'텐서플로우 C++ Inference' 태그의 글 목록

텐서플로우 C++ Inference

[Tensorflow] C++ Inference를 위해 pb 파일 만드는 방법 2020.06.20

[Tensorflow] C++ Inference를 위해 pb 파일 만드는 방법

2020. 6. 20. 16:13

Tensorflow framework로 학습한 모델을 C++에서 불러와서 Inference를 하기 위해서는 ckpt 혹은 h5 형식 파일을 pb 형식 파일로 변경을 먼저 해야한다.

다시 말해서 모델을 재학습 하기 위한 다른 메타 데이터는 제외하고, 추론만을 위해 필요한 모델의 graph variable & operation 과 실제 가중치 값들만을 가지고 모델을 protocal buffer 형식으로 변환(freeze)해야 한다.

텐서플로우에서는 ckpt 파일을 pb파일로 변환하는 code를 제공한다. 텐서플로우가 이미 빌드되어 있는 상태라면, 다음과 같이 명령어를 입력하면 된다.

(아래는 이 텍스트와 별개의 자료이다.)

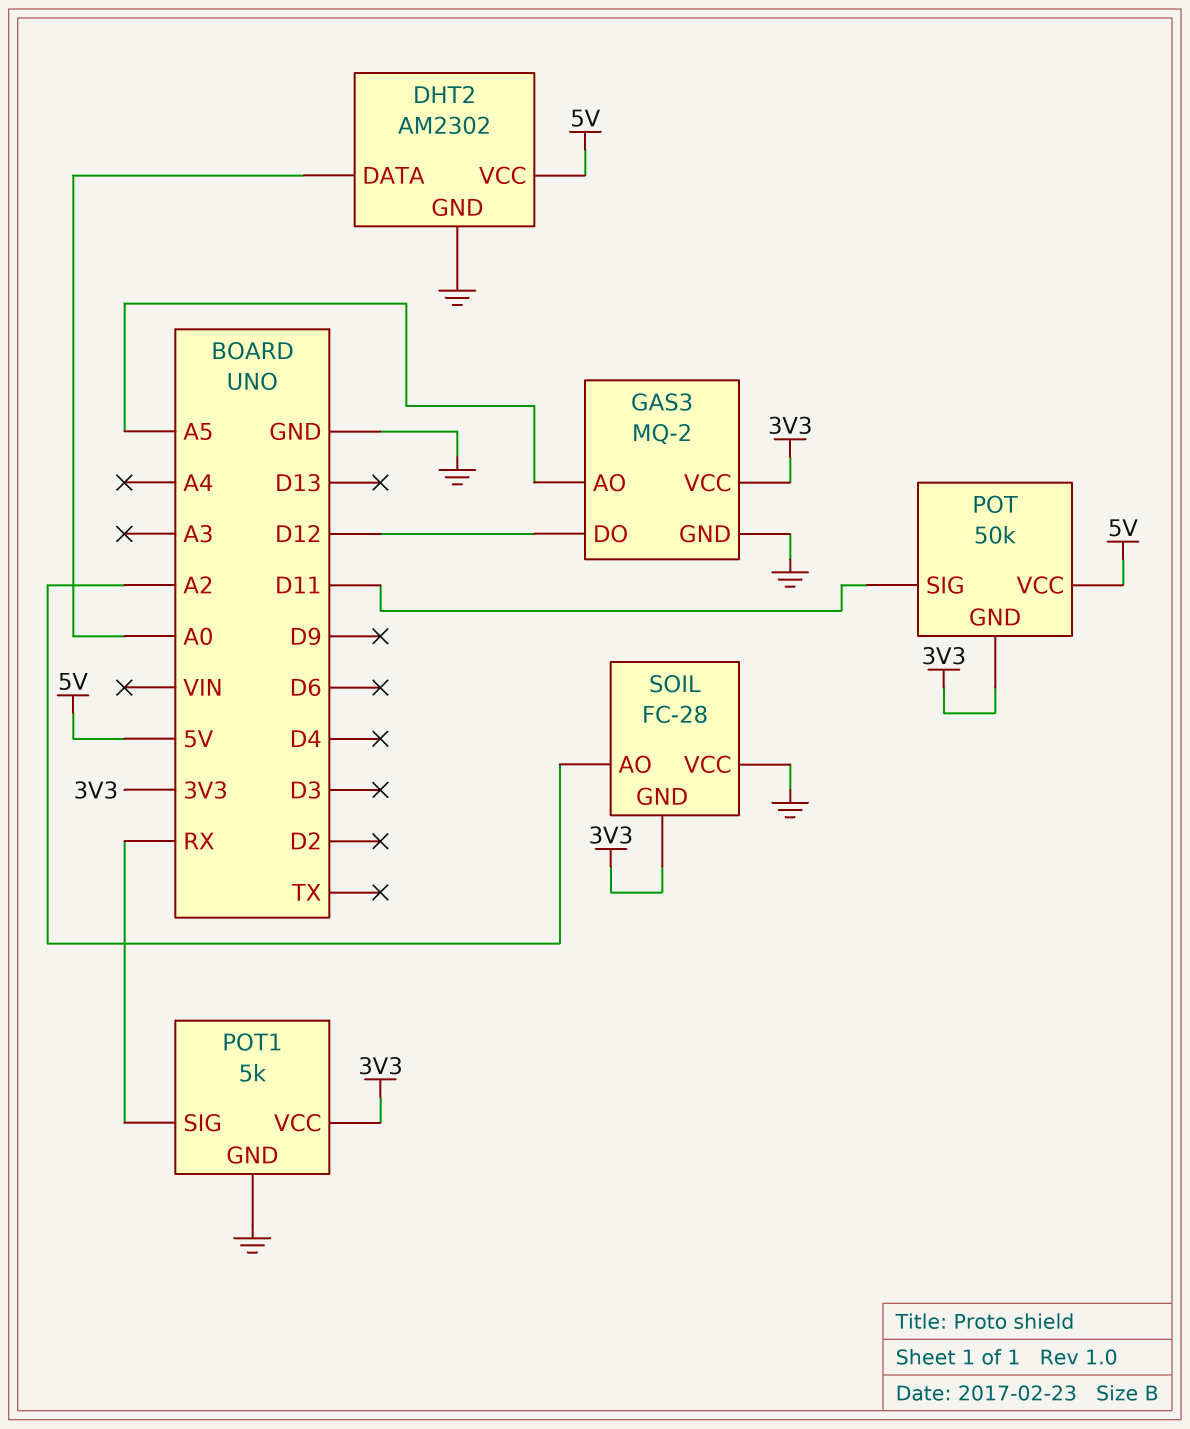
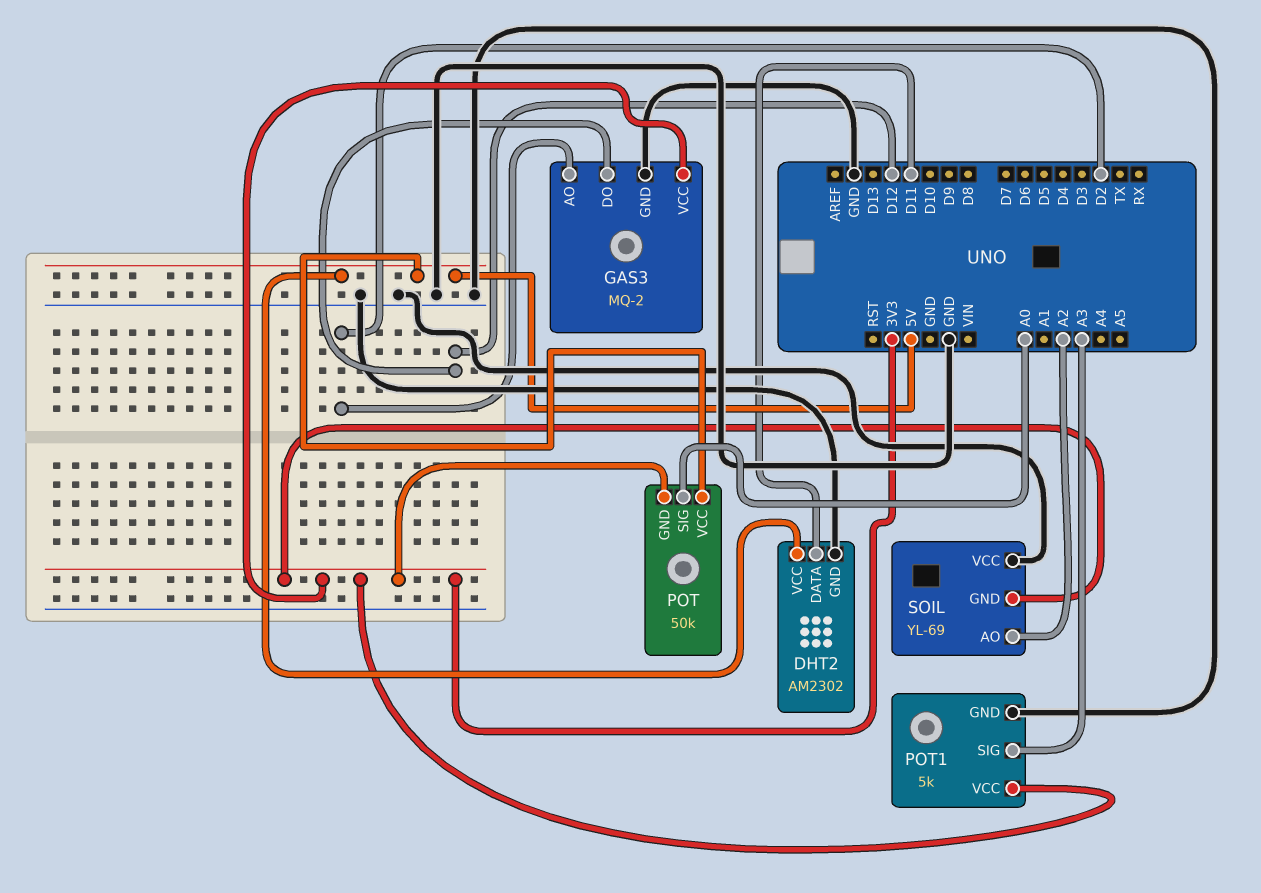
DHT2 pin DATA: A0 -> D11
GAS3 pin AO: A5 -> D2
POT pin SIG: D11 -> A0
POT1 pin SIG: RX -> A3
SOIL: FC-28 -> YL-69

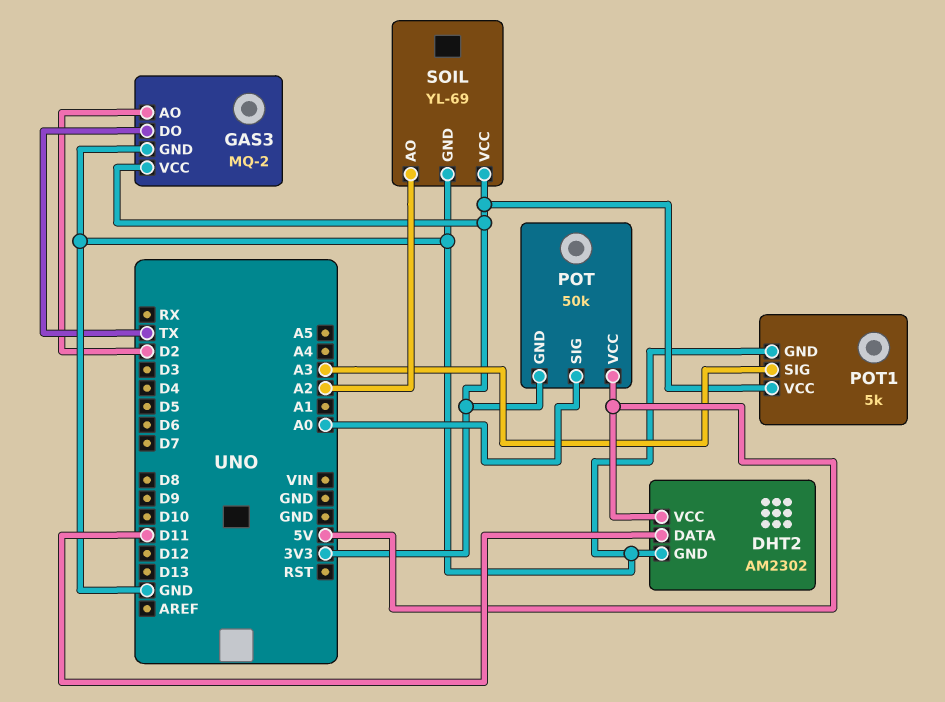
GAS3 pin DO: D12 -> TX
SOIL pin GND: 3V3 -> GND
SOIL pin VCC: GND -> 3V3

 freeze_graph	--input_graph=model/dnn.pbtxt \
 			--input_checkpoint=model/dnn.ckpt \
 			--output_graph=model/dnn.pb \
 			--output_node_names=output_name

개인적으로 확인하고 싶은 부분이 있다면 공식 레포지토리를 뜯어보시라!

https://github.com/tensorflow/tensorflow/blob/master/tensorflow/python/tools/freeze_graph.py

나는 나만의 freeze_graph.py 함수를 다음과 같이 떼어내서 따로 관리 한다.

import sys, os, argparse
import tensorflow as tf
# for LSTMBlockFusedCell(), https://github.com/tensorflow/tensorflow/issues/23369
# tf.contrib.rnn
# for QRNN
# ?try: import qrnn
# except: sys.stderr.write('import qrnn, failed\n')

'''
source is from https://gist.github.com/morgangiraud/249505f540a5e53a48b0c1a869d370bf#file-medium-tffreeze-1-py
'''

# The original freeze_graph function
# from tensorflow.python.tools.freeze_graph import freeze_graph 

# dir = os.path.dirname(os.path.realpath(__file__))

def modify_op(graph_def):
    """
    reference : https://github.com/onnx/tensorflow-onnx/issues/77#issuecomment-445066091 
    """
    for node in graph_def.node:
        if node.op == 'Assign':
            node.op = 'Identity'
            if 'use_locking' in node.attr: del node.attr['use_locking']
            if 'validate_shape' in node.attr: del node.attr['validate_shape']
            if len(node.input) == 2:
                # input0: ref: Should be from a Variable node. May be uninitialized.
                # input1: value: The value to be assigned to the variable.
                node.input[0] = node.input[1]
                del node.input[1]
    return graph_def

def freeze_graph(model_dir, output_node_names, frozen_model_name, optimize_graph_def=0):
    """Extract the sub graph defined by the output nodes and convert 
    all its variables into constant 
    Args:
        model_dir: the root folder containing the checkpoint state file
        output_node_names: a string, containing all the output node's names, 
                            comma separated
        frozen_model_name: a string, the name of the frozen model
        optimize_graph_def: int, 1 for optimizing graph_def via tensorRT
    """
    if not tf.gfile.Exists(model_dir):
        raise AssertionError(
            "Export directory doesn't exists. Please specify an export "
            "directory: %s" % model_dir)

    if not output_node_names:
        print("You need to supply the name of a node to --output_node_names.")
        return -1

    # We retrieve our checkpoint fullpath
    checkpoint = tf.train.get_checkpoint_state(model_dir)
    input_checkpoint = checkpoint.model_checkpoint_path
    
    # We precise the file fullname of our freezed graph
    absolute_model_dir = "/".join(input_checkpoint.split('/')[:-1])
    output_graph_path = absolute_model_dir + "/" + frozen_model_name

    # We clear devices to allow TensorFlow to control on which device it will load operations
    clear_devices = True

    # We start a session using a temporary fresh Graph
    with tf.Session(graph=tf.Graph()) as sess:
        # We import the meta graph in the current default Graph
        saver = tf.train.import_meta_graph(input_checkpoint + '.meta', clear_devices=clear_devices)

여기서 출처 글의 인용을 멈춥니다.